The system works best when the basin is dark to absorb heat, the lid is clear, and the box is insulated. Box stills are usually slow and produce only a limited amount of water. They also might not remove colatile chemicals, such as solvents, gasoline components, or certain pesticides, because those substances can evaporate and condense along with the water.

A basic box still typically produces about 2 to 5 liters (8 to 21 cups) of distilled water per square meter of basin area each sunny day.

==Indirect solar desalination==
Indirect solar desalination systems comprise two sub-systems: a solar collection system and a desalination system. The solar collection system is used, either to collect heat using solar collectors and supply it via a heat exchanger to a thermal desalination process, or to convert electromagnetic solar radiation to electricity using photovoltaic cells to power an electricity-driven desalination process.

===Solar-powered reverse osmosis===
Osmosis is a natural phenomenon in which water passes through a membrane from a lower to a higher concentration solution. The flow of water can be reversed if a pressure larger than the osmotic pressure is applied on the higher concentration side. In reverse osmosis desalination systems, seawater pressure is raised above the natural osmotic pressure, forcing pure water through membrane pores to the fresh water side. Reverse osmosis (RO) is the most common desalination process in terms of installed capacity due to its superior energy efficiency compared to thermal desalination systems, despite requiring extensive water pre-treatment.
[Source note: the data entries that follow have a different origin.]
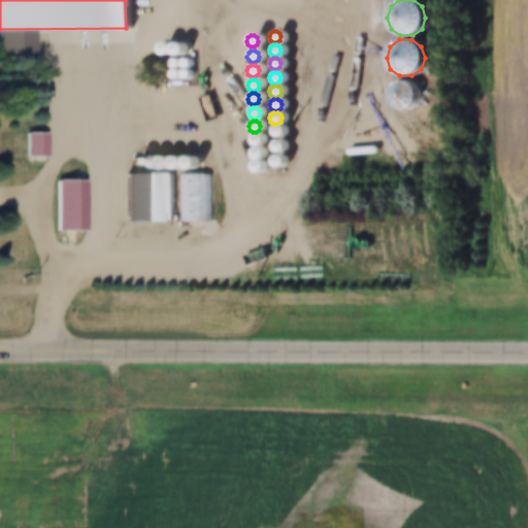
[(282,131),(281,128),(277,126),(273,126),(270,128),(269,131),(270,135),(273,137),(277,137),(281,135),(282,131)]
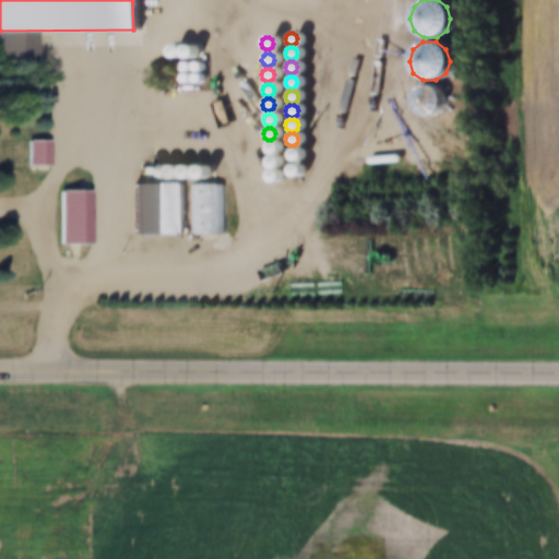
[(18,141),(39,141),(39,167),(18,167),(18,141)]
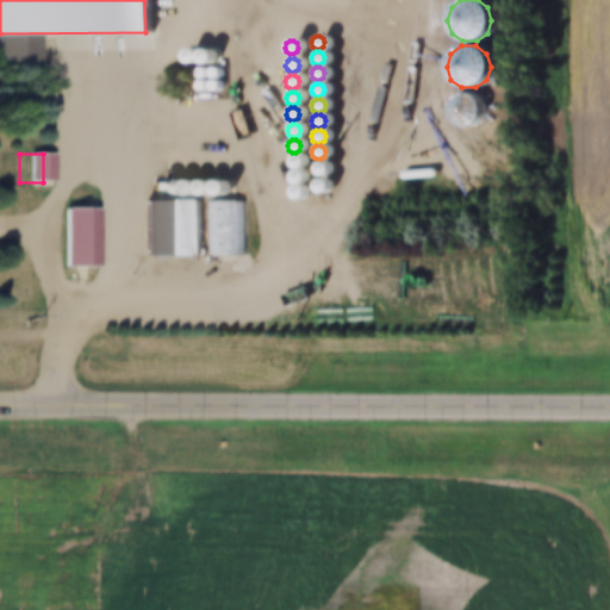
[(302,162),(300,157),(297,155),(292,155),(288,157),(287,162),(288,166),(292,168),(297,168),(300,166),(302,162)]
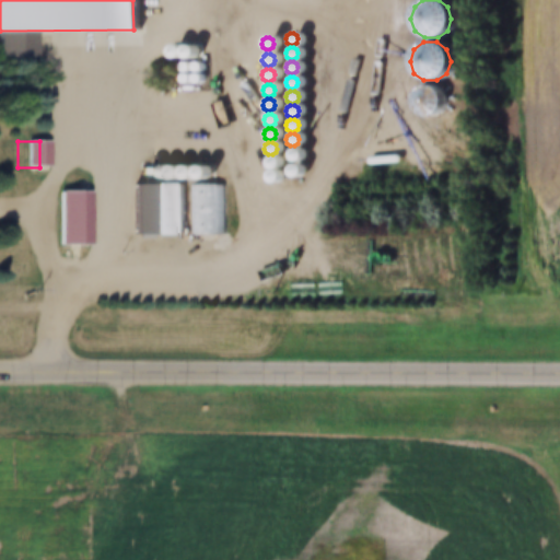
[(299,154),(298,151),(294,149),(290,149),(288,151),(286,154),(288,159),(290,161),(294,161),(298,159),(299,154)]
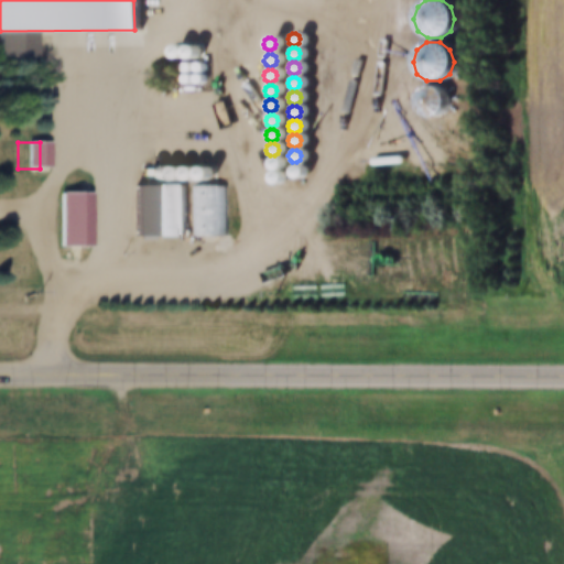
[(279,164),(278,161),(274,159),(270,159),(267,161),(266,164),(267,167),(270,170),(274,170),(278,167),(279,164)]
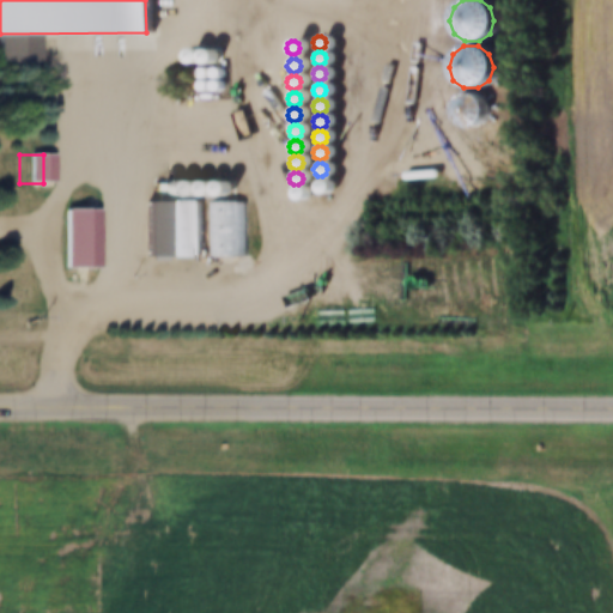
[(327,187),(326,183),(322,181),(319,181),(315,183),(314,187),(315,192),(319,194),(322,194),(326,192),(327,187)]
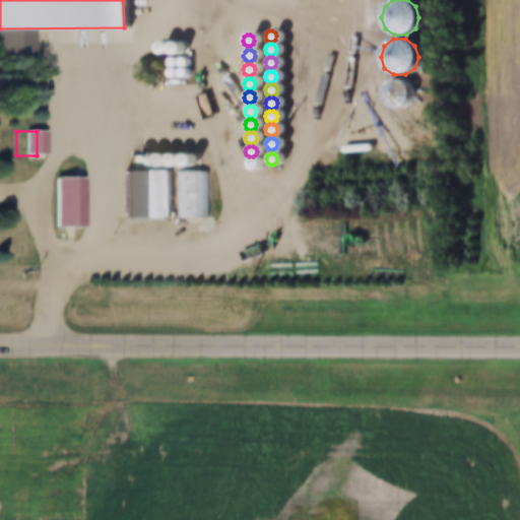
[(138,160),(137,157),(134,155),(131,155),(128,157),(127,160),(128,164),(131,166),(134,166),(137,164),(138,160)]
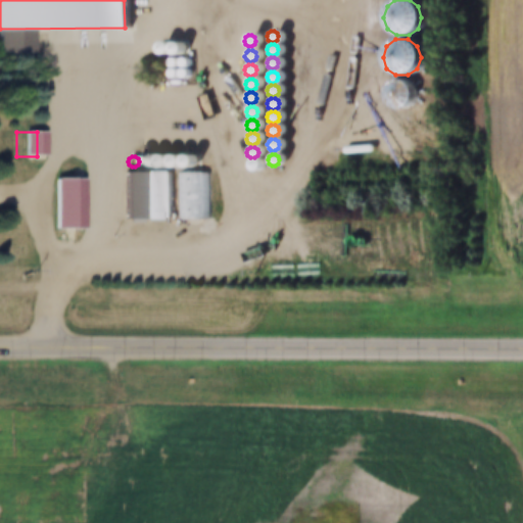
[(152,161),(151,158),(148,156),(144,156),(142,158),(141,161),(142,165),(144,168),(148,168),(151,165),(152,161)]
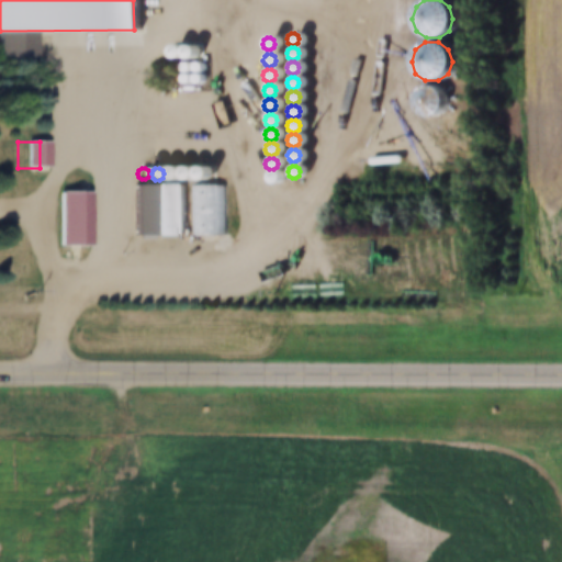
[(178,173),(177,170),(173,168),(169,168),(166,170),(165,173),(166,178),(169,180),(173,180),(177,178),(178,173)]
Furthermore, part of the consumed mechanical energy can be reclaimed from the concentrated brine effluent with an energy recovery device.
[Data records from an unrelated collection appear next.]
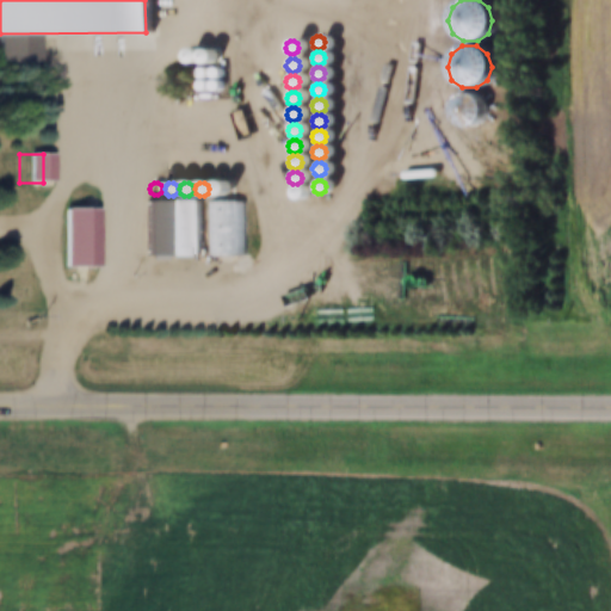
[(223,189),(222,185),(218,183),(215,183),(211,185),(210,189),(211,193),(215,196),(218,196),(222,193),(223,189)]
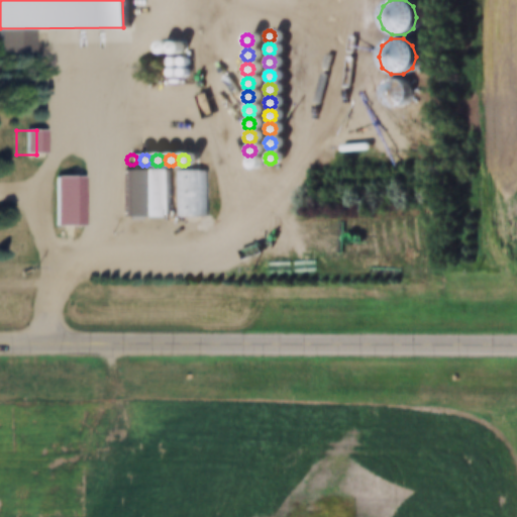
[(255,164),(254,160),(251,158),(247,158),(244,160),(243,164),(244,167),(247,169),(251,169),(254,167),(255,164)]
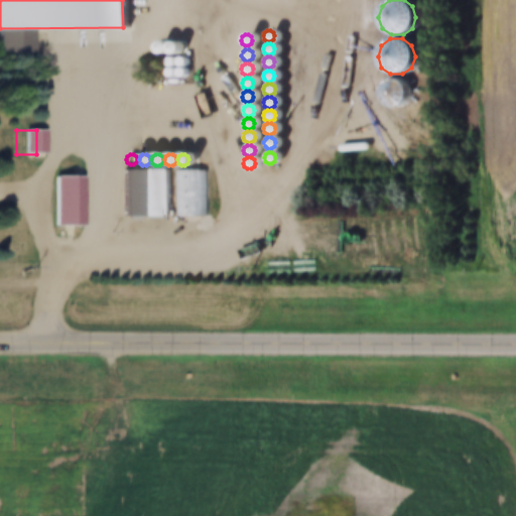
[(111,170),(128,170),(128,217),(111,217),(111,170)]
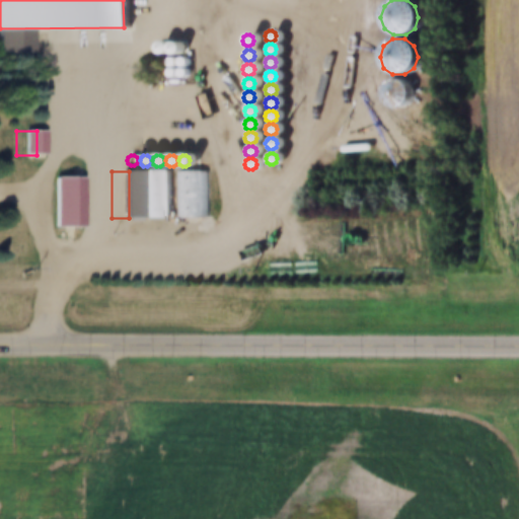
[(129,171),(129,218),(159,218),(159,171),(129,171)]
Solar-powered RO desalination is common in demonstration plants due to the modularity and scalability of both photovoltaic (PV) and RO systems. A detailed economic analysis and a thorough optimisation strategy of PV powered RO desalination were carried out with favorable results reported. Economic and reliability considerations are the main challenges to improving PV powered RO desalination systems. However, the quickly dropping PV panel costs are making solar-powered desalination ever more feasible.

Groundwater (which may contain dissolved salts or other contaminants) or surface water (which may have high turbidity or contain microorganisms) is pumped into a tank with an ultrafiltration membrane, which removes viruses and bacteria. This water is fit for cleaning and bathing. Ten percent of that water undergoes nanofiltration and reverse osmosis in the second stage of purification, which removes salts and trace contaminants, producing drinking water. A photovoltaic solar array tracks the Sun and powers the pumps needed to process the water, using the plentiful sunlight available in remote regions of Australia not served by the power grid.
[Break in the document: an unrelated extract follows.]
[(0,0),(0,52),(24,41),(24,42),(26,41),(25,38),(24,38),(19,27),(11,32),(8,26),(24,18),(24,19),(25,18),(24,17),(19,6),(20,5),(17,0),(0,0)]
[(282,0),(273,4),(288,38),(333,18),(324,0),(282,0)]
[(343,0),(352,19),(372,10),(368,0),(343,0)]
Solar photo voltaic power is considered a viable option to power a reverse osmosis desalination plant. The techno-economics both in standalone mode and in PV-biodisel hybrid mode for capacities from 0.05 MLD to 300 MLD were examined by researchers at IIT Madras. As a technology demonstrator, a plant of 500 litre /day capacity has been designed, installed and functional there.

==== Energy storage ====

While the intermittent nature of sunlight and its variable intensity throughout the day makes desalination during nighttime challenging, several energy storage options can be used to permit 24 hour operation. Batteries can store solar energy for use at night. Thermal energy storage systems ensure constant performance at night or on cloudy days, improving overall efficiency. Alternatively, stored gravitational energy can be harnessed to provide energy to a solar-powered reverse osmosis unit during non-sunlight hours.